Objectives: To assess the utility of leukocyte cell population data (CPD) through ML models for detecting AL. To subclassify AL into acute myeloid leukemia (AML) and acute lymphoblastic leukemia (ALL) using CPD morphometry at a pre-microscopic level. To perform feature analysis on the ML prediction model.
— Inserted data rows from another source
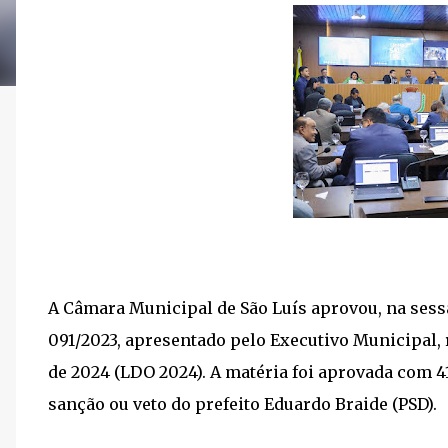
A Câmara Municipal de São Luís aprovou, na sessão 
091/2023, apresentado pelo Executivo Municipal, 
de 2024 (LDO 2024). A matéria foi aprovada com 4
sanção ou veto do prefeito Eduardo Braide (PSD).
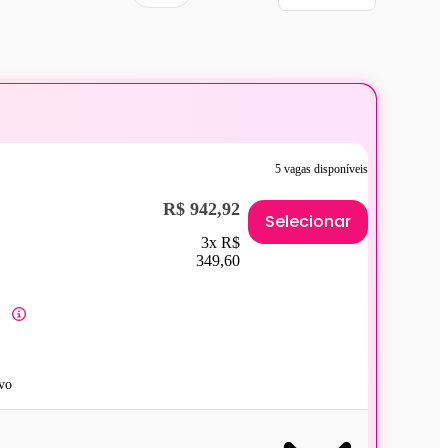
5 vagas disponíveis
R$ 942,92
Selecionar
3x R$
349,60
vo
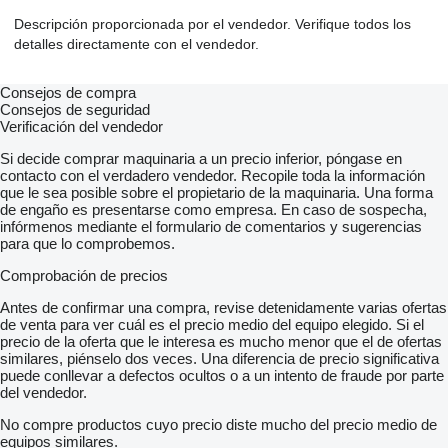
Descripción proporcionada por el vendedor. Verifique todos los
detalles directamente con el vendedor.
Consejos de compra
Consejos de seguridad
Verificación del vendedor
Si decide comprar maquinaria a un precio inferior, póngase en
contacto con el verdadero vendedor. Recopile toda la información
que le sea posible sobre el propietario de la maquinaria. Una forma
de engaño es presentarse como empresa. En caso de sospecha,
infórmenos mediante el formulario de comentarios y sugerencias
para que lo comprobemos.
Comprobación de precios
Antes de confirmar una compra, revise detenidamente varias ofertas
de venta para ver cuál es el precio medio del equipo elegido. Si el
precio de la oferta que le interesa es mucho menor que el de ofertas
similares, piénselo dos veces. Una diferencia de precio significativa
puede conllevar a defectos ocultos o a un intento de fraude por parte
del vendedor.
No compre productos cuyo precio diste mucho del precio medio de
equipos similares.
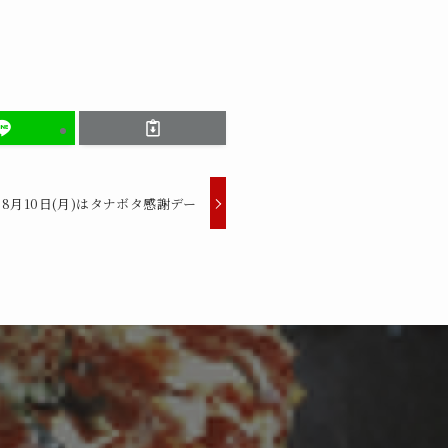
8月10日(月)はタナボタ感謝デー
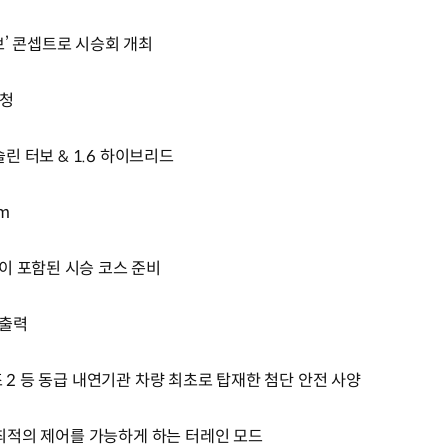
브’ 콘셉트로 시승회 개최
초청
솔린 터보 & 1.6 하이브리드
km
이 포함된 시승 코스 준비
 출력
조 2 등 동급 내연기관 차량 최초로 탑재한 첨단 안전 사양
라 최적의 제어를 가능하게 하는 터레인 모드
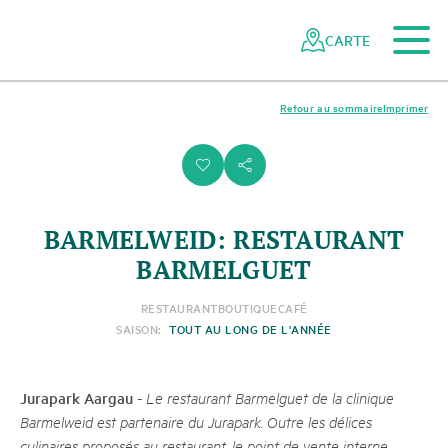
Vers le contenu principal
Vers la navigation mobile
Vers la recherche
Vers la zone des pieds
Vers le plan du site
Naviguer
Navigation
dans
rapide
CARTE
le
réseau
des
Retour au sommaire
Imprimer
parcs
suisses
i
s
BARMELWEID: RESTAURANT
BARMELGUET
RESTAURANT
BOUTIQUE
CAFÉ
SAISON:
TOUT AU LONG DE L'ANNÉE
Jurapark Aargau
-
Le restaurant Barmelguet de la clinique
Barmelweid est partenaire du Jurapark. Outre les délices
culinaires proposés au restaurant, le point de vente interne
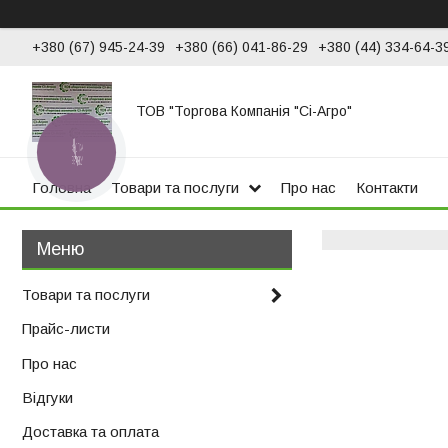
+380 (67) 945-24-39
+380 (66) 041-86-29
+380 (44) 334-64-3
ТОВ "Торгова Компанія "Сі-Агро"
КНОПКА
ЗВ'ЯЗКУ
Головна
Товари та послуги
Про нас
Контакти
Товари та послуги
Прайс-листи
Про нас
Відгуки
Доставка та оплата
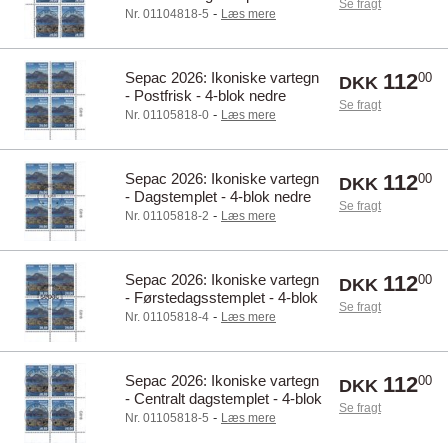
Se fragt
øvre marginal
-
Nr. 01104818-5
Læs mere
Sepac 2026: Ikoniske vartegn
112
00
DKK
- Postfrisk - 4-blok nedre
Se fragt
marginal
-
Nr. 01105818-0
Læs mere
Sepac 2026: Ikoniske vartegn
112
00
DKK
- Dagstemplet - 4-blok nedre
Se fragt
marginal
-
Nr. 01105818-2
Læs mere
Sepac 2026: Ikoniske vartegn
112
00
DKK
- Førstedagsstemplet - 4-blok
Se fragt
nedre marginal
-
Nr. 01105818-4
Læs mere
Sepac 2026: Ikoniske vartegn
112
00
DKK
- Centralt dagstemplet - 4-blok
Se fragt
nedre marginal
-
Nr. 01105818-5
Læs mere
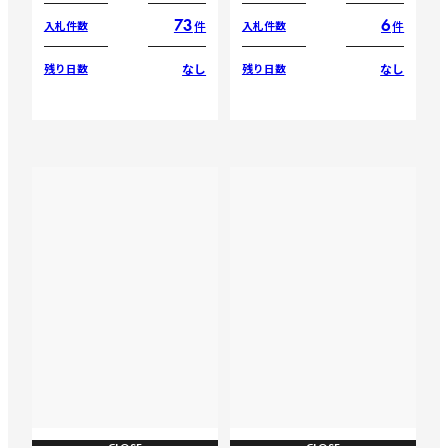
73
6
件
件
入札件数
入札件数
なし
なし
残り日数
残り日数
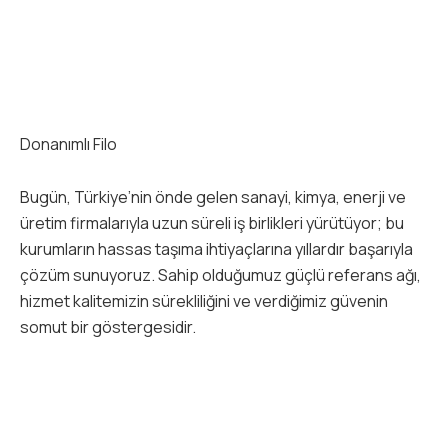
Donanımlı Filo
Bugün, Türkiye’nin önde gelen sanayi, kimya, enerji ve
üretim firmalarıyla uzun süreli iş birlikleri yürütüyor; bu
kurumların hassas taşıma ihtiyaçlarına yıllardır başarıyla
çözüm sunuyoruz. Sahip olduğumuz güçlü referans ağı,
hizmet kalitemizin sürekliliğini ve verdiğimiz güvenin
somut bir göstergesidir.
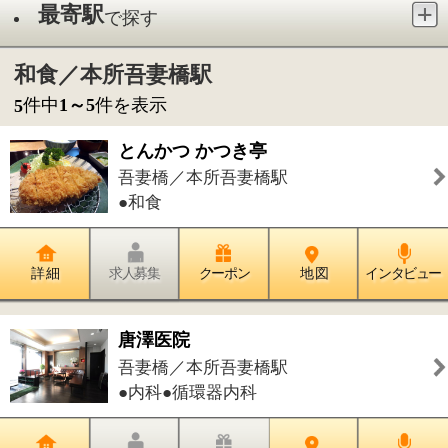
●和食
詳 細
求人募集
クーポン
地 図
インタビュー
唐澤医院
吾妻橋／本所吾妻橋駅
●内科●循環器内科
詳 細
求人募集
クーポン
地 図
インタビュー
Ｌａ Ｃｈｏｕ Ｃｈｏｕ HAIR AND
NAIL DESIGN
吾妻橋／本所吾妻橋駅
●美容室
詳 細
求人募集
クーポン
地 図
インタビュー
こだま内科
吾妻橋／本所吾妻橋駅
●内科●呼吸器内科●消化器内科●循環器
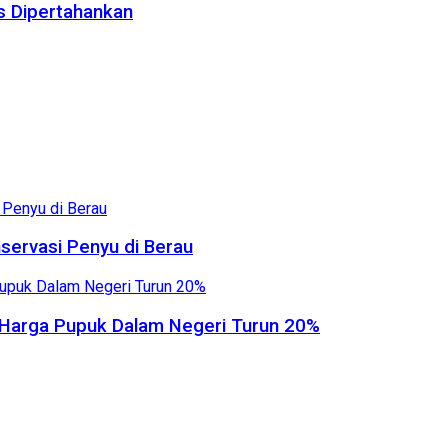
us Dipertahankan
servasi Penyu di Berau
, Harga Pupuk Dalam Negeri Turun 20%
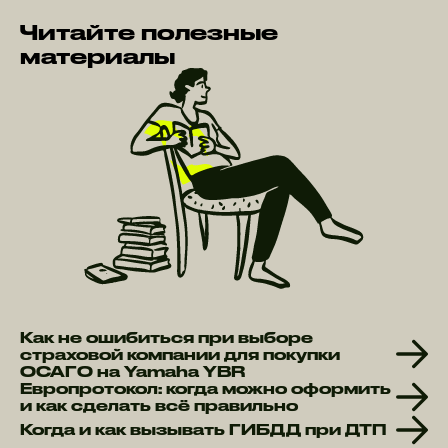
Читайте полезные
материалы
Как не ошибиться при выборе
страховой компании для покупки
ОСАГО на Yamaha YBR
Европротокол: когда можно оформить
и как сделать всё правильно
Когда и как вызывать ГИБДД при ДТП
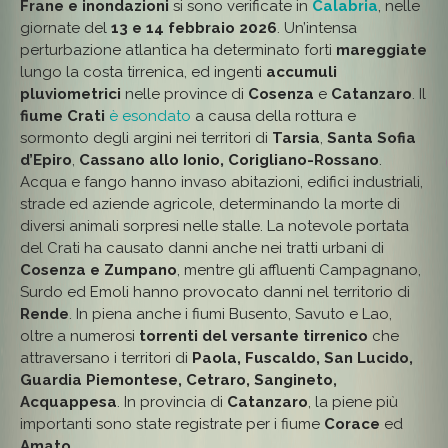
E
Frane e inondazioni
si sono verificate in
Calabria
, nelle
INONDAZION
giornate del
13 e 14 febbraio 2026
. Un’intensa
IN
CALABRIA:
perturbazione atlantica ha determinato forti
mareggiate
GRAVI
DANNI
lungo la costa tirrenica, ed ingenti
accumuli
NEL
pluviometrici
nelle province di
Cosenza
e
Catanzaro
. Il
BACINO
DEL
fiume Crati
è esondato
a causa della rottura e
FIUME
CRATI
sormonto degli argini nei territori di
Tarsia
,
Santa Sofia
E
d’Epiro
,
Cassano allo Ionio, Corigliano-Rossano
.
SUL
LITORALE
Acqua e fango hanno invaso abitazioni, edifici industriali,
TIRRENICO
strade ed aziende agricole, determinando la morte di
diversi animali sorpresi nelle stalle. La notevole portata
del Crati ha causato danni anche nei tratti urbani di
Cosenza e Zumpano
, mentre gli affluenti Campagnano,
Surdo ed Emoli hanno provocato danni nel territorio di
Rende
. In piena anche i fiumi Busento, Savuto e Lao,
oltre a numerosi
torrenti del versante tirrenico
che
attraversano i territori di
Paola, Fuscaldo, San Lucido,
Guardia Piemontese, Cetraro, Sangineto,
Acquappesa
. In provincia di
Catanzaro
, la piene più
importanti sono state registrate per i fiume
Corace
ed
Amato
.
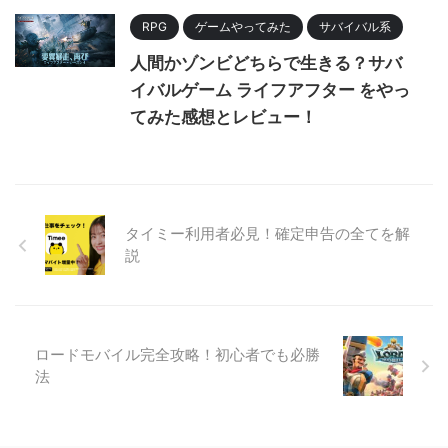
RPG
ゲームやってみた
サバイバル系
人間かゾンビどちらで生きる？サバ
イバルゲーム ライフアフター をやっ
てみた感想とレビュー！
タイミー利用者必見！確定申告の全てを解
説
ロードモバイル完全攻略！初心者でも必勝
法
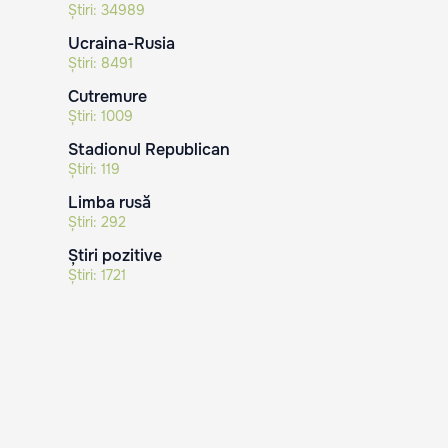
Știri:
34989
Ucraina-Rusia
Știri:
8491
Cutremure
Știri:
1009
Stadionul Republican
Știri:
119
Limba rusă
Știri:
292
Știri pozitive
Știri:
1721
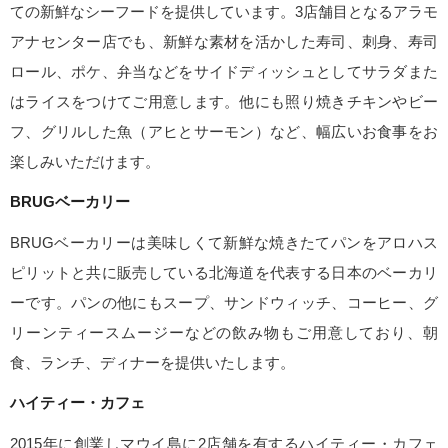
ての新鮮なシーフードを提供しています。3店舗目となるアラモ
アナセンター店でも、新鮮な素材を活かした寿司、刺身、寿司
ロール、ポケ、弁当などをサイドディッシュとしてサラダまた
はライスをつけてご用意します。他にも照り焼きチキンやビー
フ、グリルした魚（アヒとサーモン）など、幅広いお食事をお
楽しみいただけます。
BRUGベーカリー
BRUGベーカリーは美味しくて新鮮な焼きたてパンをアロハス
ピリットと共に販売している北海道を代表する日本のベーカリ
ーです。パンの他にもスープ、サンドウィッチ、コーヒー、グ
リーンティースムージーなどの飲み物もご用意しており、朝
食、ランチ、ディナーを提供いたします。
ハイティー・カフェ
2015年に創業しマウイ島に2店舗を有するハイティー・カフェ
Methods: We analyzed 1211 cases, including 810 confirmed AL cases (by morphology, immunophenotype, or molecular methods) and 401 benign cases. Leukocyte parameters and CPD from a Sysmex XN1000 analyzer (WDF Channel) were used for classification. ML models-LightGBM, CatBoost, TabNet, and XGBoost-were trained, and the optimal model was selected based on accuracy from 5-fold cross-validation. Feature contributions were evaluated using SHAP.
Results: Heat maps and UMAP projections effectively differentiated AL from benign cases and AML from ALL. XGBoost achieved the best performance with 88% sensitivity and 94% specificity. ROC-AUC scores were 0.88 for AML, 0.87 for ALL, and 0.99 for benign. Key features identified included NE-WY, MO-WZ, LYMPH, NE-WZ, NEUT, and MONO#.
Conclusion: ML models based on leukocyte and CPD parameters enhance the predictability of AL detection and lineage differentiation at a pre-microscopic level. Integrating these models into hematology analyzers provides a cost-effective, novel tool for detection and differentiation. Interpretable predictions assist experts, reducing subjectivity and expediting final diagnosis through immunophenotyping and molecular studies.